Another problem area was foreign policy. Formally, Finland could resume its neutrality policy from the interwar period, but in reality it depended heavily on the Soviet Union on international issues. In connection with the crisis in Czechoslovakia in 1948, the government in Moscow wantedfurther formal guarantees that Finland should not pursue a foreign policy that ran counter to Soviet interests. The two governments then signed a comprehensive “friendship and assistance pact”. The main provision was that if Finland or the Soviet Union is attacked by Germany or a state allied to Germany over Finnish territory, Finland must use all its military force to fight back the attack, possibly with Soviet assistance by mutual agreement. The introduction stated that the pact had been made in accordance with Finland’s desire to stay out of conflicts of power. Finland’s formal position as a neutral state was thus maintained. The aid pact was then the very foundation of Finnish foreign policy until the Soviet Union disbanded in 1991.
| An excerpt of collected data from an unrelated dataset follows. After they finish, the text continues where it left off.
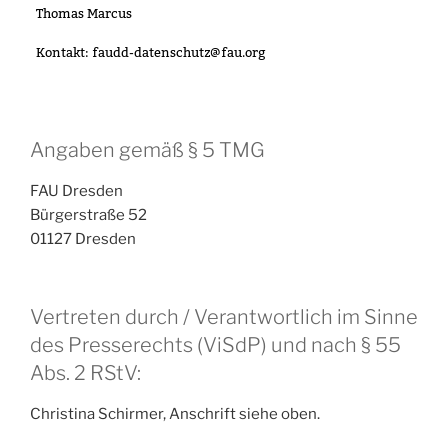
Angaben gemäß § 5 TMG
FAU Dresden
Bürgerstraße 52
01127 Dresden
Vertreten durch / Verantwortlich im Sinne
des Presserechts (ViSdP) und nach § 55
Abs. 2 RStV:
Christina Schirmer, Anschrift siehe oben.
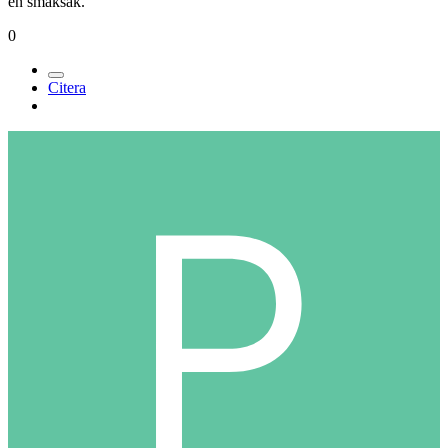
en smaksak.
0
Citera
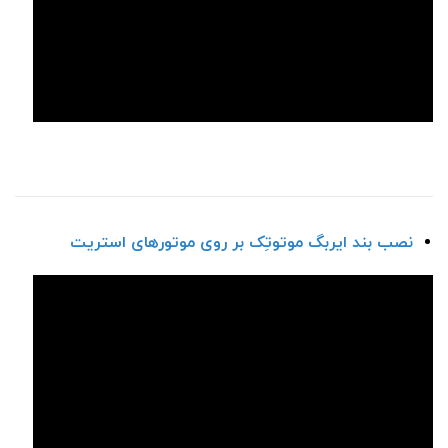
نصب بند ایربگ موتوتِک بر روی موتور‌های استریت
This policy naturally faced great difficulties, especially in the first post-war era. In 1947, Finland had to refuse Marshall aid and first joined the OECD in 1968. Finland was also unable to enter the Nordic Council at its founding in 1953.
Paasikivi’s foreign policy also produced significant results. When the delivery of war reparations was completed in 1952, the Soviet Union took over, under a normal, long-term trade agreement, the hard-to-sell surplus production from the newly erected Finnish metal industry. Finland became a member of the Nordic Council in December 1955 and in 1956 returned to the Porkkala area without compensation. At the same time, the development pact was extended by 20 years. Finland also joined the UN in 1956, after the Soviet Union had previously vetoed the Security Council several times.
Domestic politics took a left turn in Finnish politics. The Communist Party joined with some smaller, left-wing socialist groups under the common name of the People’s Democrats (Democratic Federation of Finland’s People – DFFF). The People’s Democrat Mauno Pekkala was prime minister in 1946-1948. At the parliamentary elections that year, the Democrats strongly declined. A purely social democratic minority government, with Karl-August Fagerholm as prime minister, was appointed. Strict measures against inflation, including a significant devaluation of the Finnish markin 1949, however, created a sharp reaction from the non-socialist parliamentary majority. The Democrats, too, were dissatisfied and launched a nationwide strike against the government. Armed police shot at striking communist workers in the industrial city of Kemi in northern Finland, but political chaos was avoided.
In 1950, a purely non-socialist government was formed, with a focus on the small farmers’ party The Agrarian Party (Center Party) with the party’s leader Urho Kekkonen as prime minister. The international upturn during the Korean War made the situation easier in Finland, too, but with new financial difficulties, the contradictions between the government’s two main partners came to the fore. The Kekkonen had to step down in November 1953, but in 1954 the Social Democrats and the Agrarian Party had to join a coalition government again. There were major internal demolitions in the government, especially on economic policy. The dissatisfaction among most people was also great, and in February 1956 a general strike broke out.